Zomg lived with me for a short period of 2 months, I helped him fight popeye and the gruesome ammonia burns he had sustained. He soon became a regal looking boy with a "ZOMG" expression.. Sadly fate has written all our lives and his was at an end, on Thursday I found him with severe dropsy, looking at him I knew nothing could be done so the next day I put him to sleep. I'm sorry I had to do that my baby, after saving you, I was the one to put your life to an end. I hope you understand why I had to do that. I hope you are at peace now and the king of fish heaven. :')

I'm putting up the pictures of him that I want to remember him by. A beautiful betta and not what the petshop had made him. 
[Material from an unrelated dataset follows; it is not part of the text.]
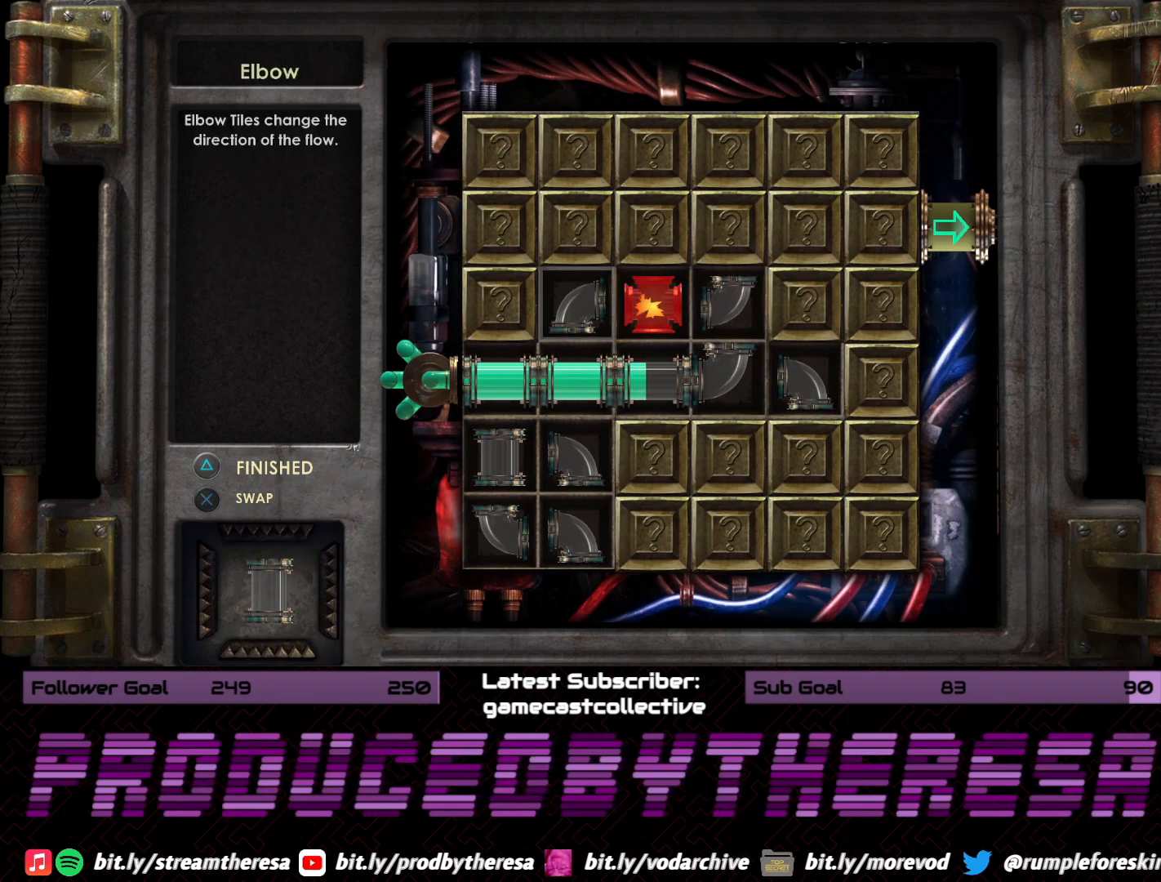
{"buttons": [], "left_stick": "center", "right_stick": "center", "events": []}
Rest in Peace His Royal Halfmoon Highness, King Zomg I...


----------



## diablo13 (Jul 1, 2011)

I'm sorry about his Royal Highness' untimely assassination. I'm sorry fighter


----------



## fightergirl2710 (Jun 9, 2011)

Thanks diablo.


----------



## Pitluvs (Jun 22, 2011)

(((hugs)))


----------



## fightergirl2710 (Jun 9, 2011)

Thanks Pitluvs, he was my special needs betta.. More needs than Azure even! :<


----------



## vaygirl (Sep 10, 2009)

RIP Zomg. He was awfully cute.


----------



## fightergirl2710 (Jun 9, 2011)

Thanks VG, he had the funniest expression, poor guy. Always Zomg!


----------



## kgs1992 (Jun 11, 2011)

Poor fellow, really so cute!
Atleast, you did your best for him. For that, I'm sure, his majesty is greatful!


----------



## BettaGirl290 (Jul 29, 2010)

By Azura, Arzura! King Zomg is dead, RIP  he was a fighter, im sorry for your loss, *hugs x5*


----------



## fightergirl2710 (Jun 9, 2011)

Thanks you guys :> *hugs*


----------



## harrypotter (Aug 9, 2011)

Wow, he was gorgeous! I'm sorry for your loss and even though you were the one to end his life, you did it humanely so he could die with dignity and that is something to respect. I'm glad I've never had to make a choice like that yet.


----------



## fightergirl2710 (Jun 9, 2011)

Thank you, sometimes it is a hard choice to make but sometimes it seems like the only way. ):
I'm happy that he got a taste of the good life before he passed...


----------



## Leeniex (Aug 14, 2011)

I'm so sorry, he was beautiful!


----------